+++ Exercise input
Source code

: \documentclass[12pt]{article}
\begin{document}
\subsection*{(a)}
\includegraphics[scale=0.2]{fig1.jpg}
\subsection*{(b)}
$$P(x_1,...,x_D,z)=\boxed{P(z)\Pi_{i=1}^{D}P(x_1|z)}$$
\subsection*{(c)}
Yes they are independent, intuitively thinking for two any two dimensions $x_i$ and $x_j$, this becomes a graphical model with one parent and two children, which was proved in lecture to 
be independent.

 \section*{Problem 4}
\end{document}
++++++
+++ Exercise input
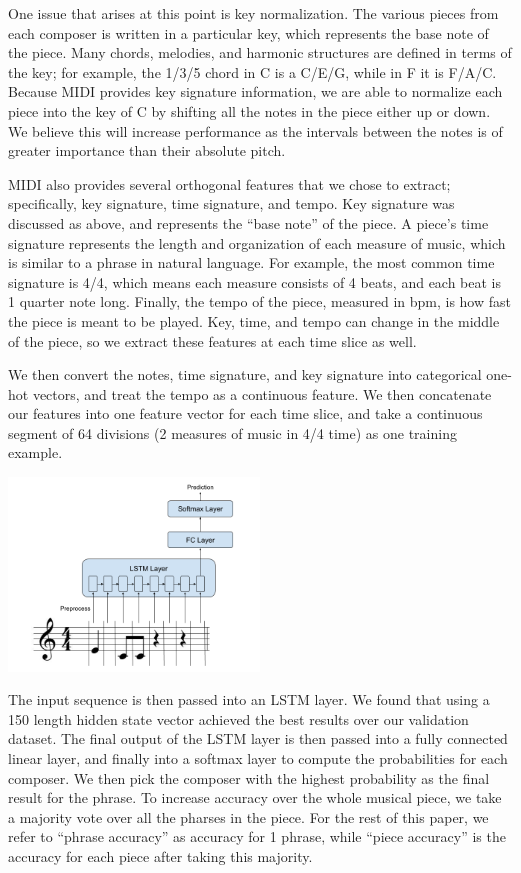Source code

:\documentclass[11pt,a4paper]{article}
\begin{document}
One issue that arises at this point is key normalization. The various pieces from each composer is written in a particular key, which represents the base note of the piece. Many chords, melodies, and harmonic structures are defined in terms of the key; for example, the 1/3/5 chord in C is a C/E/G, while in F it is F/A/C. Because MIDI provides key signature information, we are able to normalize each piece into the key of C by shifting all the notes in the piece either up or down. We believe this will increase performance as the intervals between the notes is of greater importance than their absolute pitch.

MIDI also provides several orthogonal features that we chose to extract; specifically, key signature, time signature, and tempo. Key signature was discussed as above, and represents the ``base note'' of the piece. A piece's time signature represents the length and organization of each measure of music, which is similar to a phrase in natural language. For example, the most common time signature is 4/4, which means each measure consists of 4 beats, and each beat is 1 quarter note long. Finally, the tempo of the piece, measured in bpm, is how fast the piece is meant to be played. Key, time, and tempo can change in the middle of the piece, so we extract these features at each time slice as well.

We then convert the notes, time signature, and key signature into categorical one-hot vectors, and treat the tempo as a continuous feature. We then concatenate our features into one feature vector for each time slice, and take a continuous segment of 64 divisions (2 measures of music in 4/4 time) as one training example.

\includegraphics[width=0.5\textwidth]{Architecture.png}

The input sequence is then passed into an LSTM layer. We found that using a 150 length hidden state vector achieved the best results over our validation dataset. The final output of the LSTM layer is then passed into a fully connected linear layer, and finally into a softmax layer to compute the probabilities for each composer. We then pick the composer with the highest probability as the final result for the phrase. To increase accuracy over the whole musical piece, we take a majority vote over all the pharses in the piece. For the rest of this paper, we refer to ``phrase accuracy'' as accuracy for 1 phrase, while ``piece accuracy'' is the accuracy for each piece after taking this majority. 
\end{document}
++++++
* _Problem_
Work out how many lines of the data hold the string "documentclass". State only that number.

* _Output below_
2